Felicita Frai compirà cento anni il prossimo 20 ottobre, autentica decana della pittura femminile. È nata a Praga con il nome di Felice Frajova, sotto l’impero asburgico di Francesco Giuseppe e si è trasferita in Italia ancora bambina. Trieste, città mitteleuropea, è stato il suo primo approdo. Trieste, città fondamentale anche nell’esperienza umana e artistica di Leonor Fini. In Italia la boema Frajova divenne Frai.
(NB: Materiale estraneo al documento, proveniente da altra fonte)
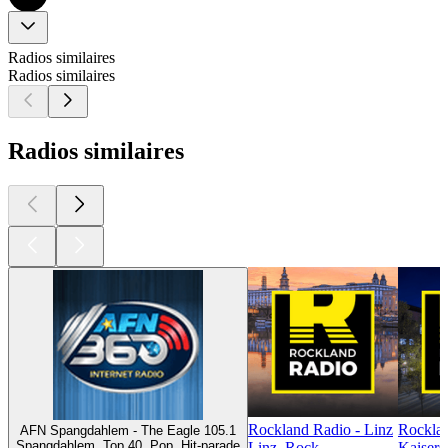
Radios similaires
Radios similaires
Radios similaires
Rockland Radio - Linz
Rocklan
AFN Spangdahlem - The Eagle 105.1
Spangdahlem, Top 40, Pop, Hit-parade
Linz, Rock
Kaisers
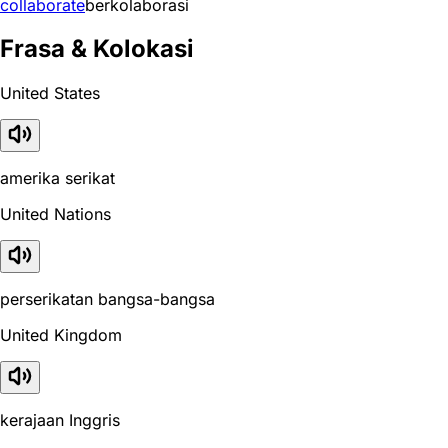
collaborate
berkolaborasi
Frasa & Kolokasi
United States
amerika serikat
United Nations
perserikatan bangsa-bangsa
United Kingdom
kerajaan Inggris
In realtà (qualunque sia stato il clima di disprezzo che fino a non molto tempo fa gravava sulle donne artiste) Felicita di critici e scrittori che l’hanno presa sul serio ne ha contati molti, da Raffaele Carrieri a Guido Ballo, da Repaci a Solmi, da Buzzati a Montale. De Chirico, che era ben poco indulgente con i colleghi, nelle Memorie della mia vita l’aveva inserita in un elenco di «buoni pittori» che non arrivava alla decina.
La ricerca di Felicita Frai, purtroppo, non è molto conosciuta. Parliamo della sua stagione più importante, che va dagli anni Trenta alla fine degli anni Quaranta, quando l’artista oltre che col cavalletto si era misurata anche con l’affresco e tra l’altro aveva lavorato a Ferrara accanto ad Achille Funi. Esistono di quell’epoca suoi ritratti di sottile intensità. Pensiamo, per esempio, a un ritratto a china di Ungaretti del 1945, dove il volto dello scrittore ha un’espressione indefinibile: amara ma anche severa, venata non sai se di sarcasmo o di disillusione. È un volto che fa pensare a una sua poesia di poco successiva (1946), che inizia con i versi: «Cessate di uccidere i morti/ non gridate più», e si conclude accennando all’erba «lieta dove non passa l’uomo».
Felicita Frai ha sempre avuto il genio del ritratto, dell’introspezione psicologica. Nei decenni più recenti, invece, si è orientata verso una pittura sempre più fiabesca, dove i volti di donna sembrano fiori e i fiori sembrano farfalle. Donne come fiori si intitola appunto un suo quadro, dove compare un gruppo di ragazzine liete e pensose che sembrano non aver bisogno di nessuno. La pittura è affabile, con effetti di piacevole levità. Per il nostro gusto, anzi, proprio la piacevolezza è il suo pregio e il suo limite. Ma lei ci tiene a sottolineare di aver dipinto per tutta la vita quasi un unico motivo in tutte le tecniche, «l’immagine femminile in infinite variazioni».


Felicita Frai, comunque, è sempre stata anche un’intensa colorista e il colore è sempre stato il segreto della sua ricerca. È un colore, il suo, luminoso, vivace, misteriosamente vellutato: un po’ fiabesco anch’esso.